Understanding the flow of electrons and the movement of ions helps explain how substances change their form through chemical reactions during electrolysis.

Faraday's Law

Faraday's laws of electrolysis form the bridge between electrical energy and chemical change. Michael Faraday, a pioneering scientist, detailed these quantitative relationships, which are vital in predicting electrolytic outcomes.

• First Law: The mass of a substance altered at an electrode during electrolysis is proportional to the amount of electrical charge passed through the circuit.- Mathematically, it translates to \( m = kQ \), where \( m \) is the mass of the substance, \( k \) is a constant, and \( Q \) is the electric charge.
• Second Law: For the same quantity of electricity, the amount of substance altered is directly proportional to its equivalent weight.- This means different substances require different amounts of charge to undergo change, based on their valency and atomic mass.

Applying these laws helps calculate important entities like moles of electrons, providing a bridge to determine the final amounts of products in technical electrolysis applications.

Copper Bromide Electrolysis

Electrolysis of copper bromide (\( \text{CuBr}_2 \)) is an example of a classic redox reaction at electrodes.

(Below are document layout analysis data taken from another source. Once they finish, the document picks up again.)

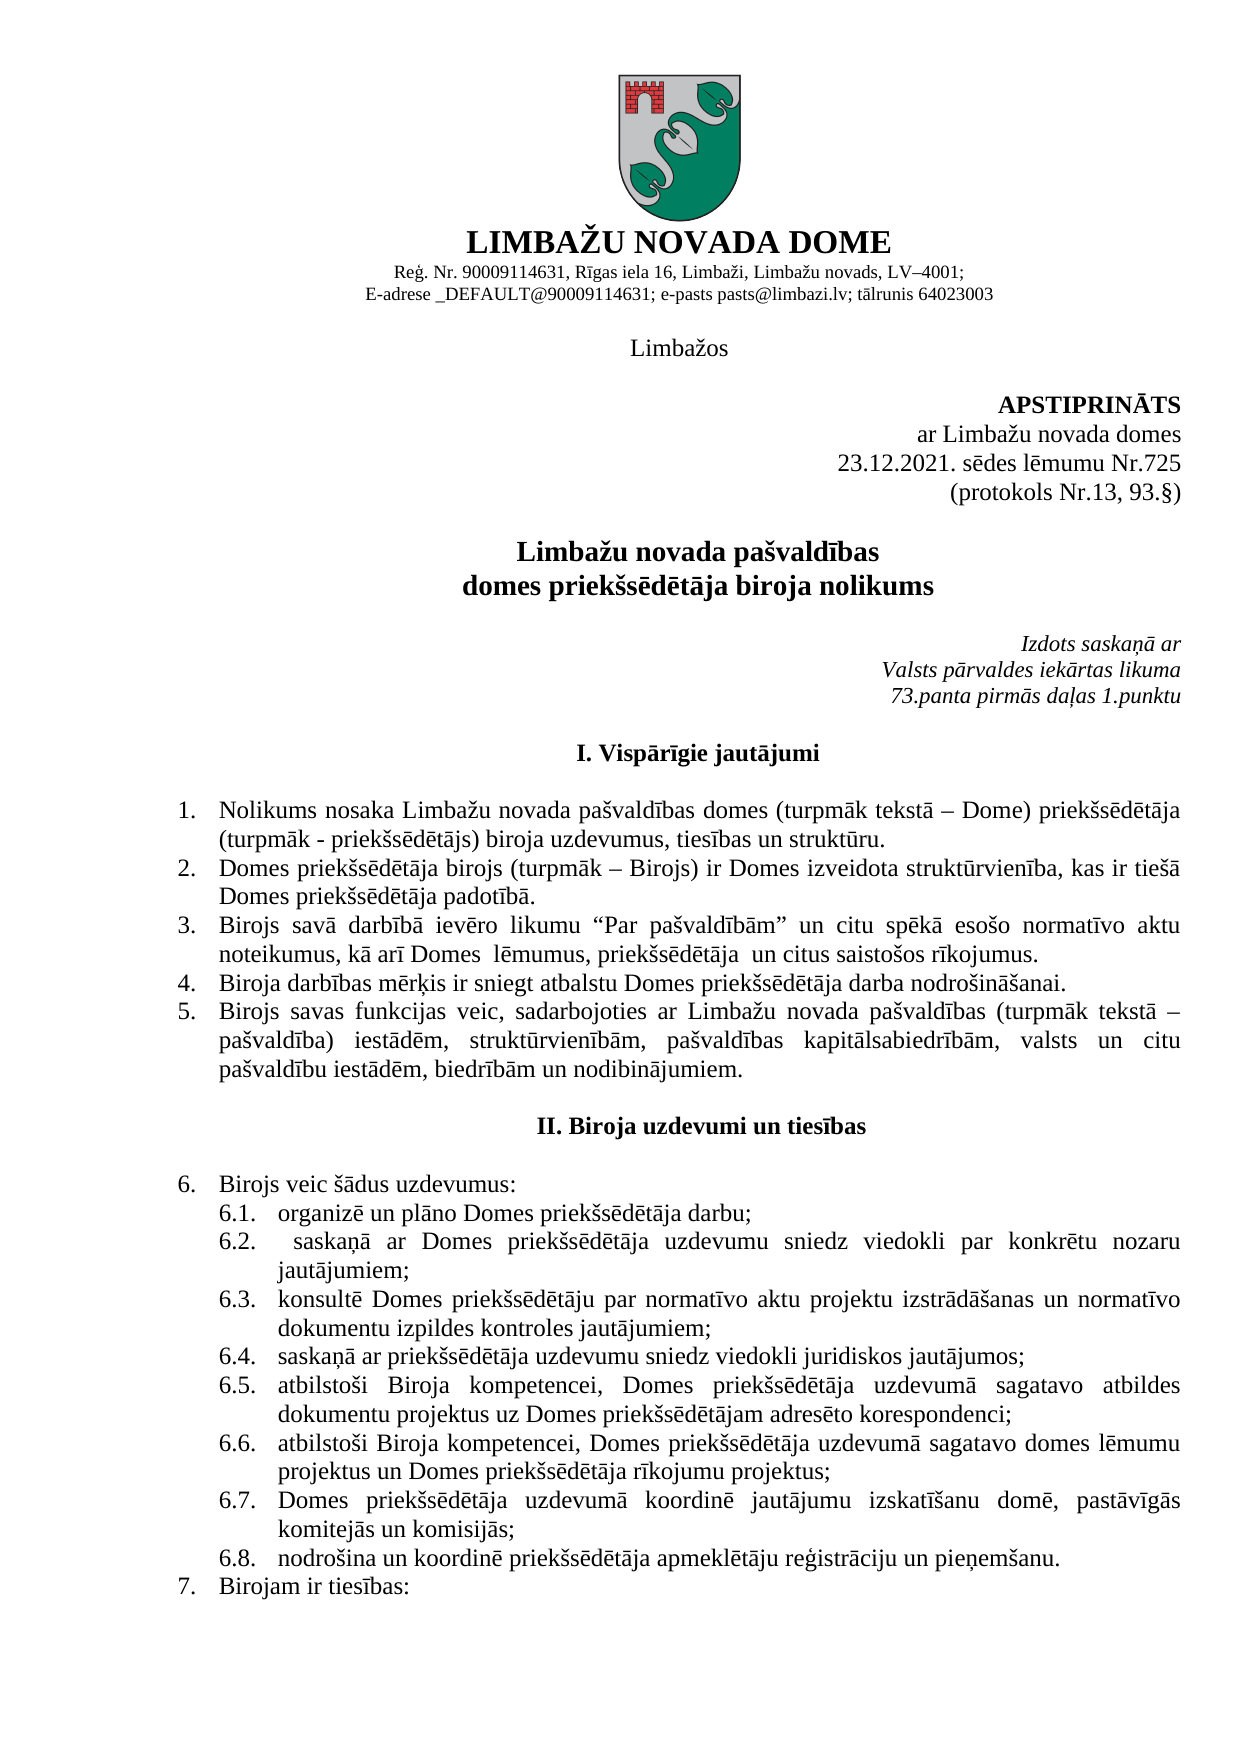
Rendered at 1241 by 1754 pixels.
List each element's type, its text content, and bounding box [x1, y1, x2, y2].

list atbilstoši Biroja kompetencei, Domes priekšsēdētāja uzdevumā sagatavo atbildes dokumentu projektus uz Domes priekšsēdētājam adresēto korespondenci; [218, 1370, 1181, 1428]
list organizē un plāno Domes priekšsēdētāja darbu; [218, 1198, 1181, 1226]
list Domes priekšsēdētāja birojs (turpmāk – Birojs) ir Domes izveidota struktūrvienība, kas ir tiešā Domes priekšsēdētāja padotībā. [177, 853, 1181, 910]
list atbilstoši Biroja kompetencei, Domes priekšsēdētāja uzdevumā sagatavo domes lēmumu projektus un Domes priekšsēdētāja rīkojumu projektus; [218, 1428, 1181, 1485]
text II. Biroja uzdevumi un tiesības [222, 1111, 1181, 1140]
picture [616, 73, 743, 223]
text Izdots saskaņā ar [214, 630, 1181, 656]
list Domes priekšsēdētāja uzdevumā koordinē jautājumu izskatīšanu domē, pastāvīgās komitejās un komisijās; [218, 1485, 1181, 1543]
text domes priekšsēdētāja biroja nolikums [215, 568, 1181, 601]
list Birojam ir tiesības: [177, 1571, 1181, 1600]
text ar Limbažu novada domes [177, 419, 1181, 448]
list Birojs savas funkcijas veic, sadarbojoties ar Limbažu novada pašvaldības (turpmāk tekstā – pašvaldība) iestādēm, struktūrvienībām, pašvaldības kapitālsabiedrībām, valsts un citu pašvaldību iestādēm, biedrībām un nodibinājumiem. [177, 996, 1181, 1083]
list Birojs veic šādus uzdevumus: [177, 1169, 1181, 1198]
text APSTIPRINĀTS [177, 390, 1181, 419]
list Birojs savā darbībā ievēro likumu “Par pašvaldībām” un citu spēkā esošo normatīvo aktu noteikumus, kā arī Domes lēmumus, priekšsēdētāja un citus saistošos rīkojumus. [177, 910, 1181, 968]
text Valsts pārvaldes iekārtas likuma [214, 656, 1181, 683]
text (protokols Nr.13, 93.§) [177, 477, 1181, 505]
text Limbažu novada pašvaldības [215, 534, 1181, 568]
text Limbažos [177, 333, 1181, 362]
list konsultē Domes priekšsēdētāju par normatīvo aktu projektu izstrādāšanas un normatīvo dokumentu izpildes kontroles jautājumiem; [218, 1284, 1181, 1341]
text 23.12.2021. sēdes lēmumu Nr.725 [177, 448, 1181, 477]
text I. Vispārīgie jautājumi [215, 738, 1181, 766]
list saskaņā ar priekšsēdētāja uzdevumu sniedz viedokli juridiskos jautājumos; [218, 1341, 1181, 1370]
list nodrošina un koordinē priekšsēdētāja apmeklētāju reģistrāciju un pieņemšanu. [218, 1543, 1181, 1571]
list saskaņā ar Domes priekšsēdētāja uzdevumu sniedz viedokli par konkrētu nozaru jautājumiem; [218, 1226, 1181, 1284]
list Biroja darbības mērķis ir sniegt atbalstu Domes priekšsēdētāja darba nodrošināšanai. [177, 968, 1181, 996]
text 73.panta pirmās daļas 1.punktu [214, 683, 1181, 709]
list Nolikums nosaka Limbažu novada pašvaldības domes (turpmāk tekstā – Dome) priekšsēdētāja (turpmāk - priekšsēdētājs) biroja uzdevumus, tiesības un struktūru. [177, 795, 1181, 853]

For students, understanding this process involves splitting the reaction into half-reactions and applying Faraday's laws to quantify the results.

• Dissociation: Copper bromide in solution dissociates into copper (\( \text{Cu}^{2+} \)) and bromide (\( \text{Br}^{-} \)) ions.
• Cathode Reaction: Cu²⁺ + 2e^- → Cu- Copper ions gain electrons and deposit onto the cathode as metallic copper.
• Anode Reaction: 2Br^- → Br₂ + 2e^-- Bromide ions lose electrons to form bromine gas at the anode.
• Mass Calculation: By calculating the number of moles of electrons (using charge and Faraday's constant), students can determine the moles and subsequently the grams of copper and bromine produced.

The exercise emphasizes using equipment like ammeters and understanding well-established principles to convert abstract equations into real-world quantities.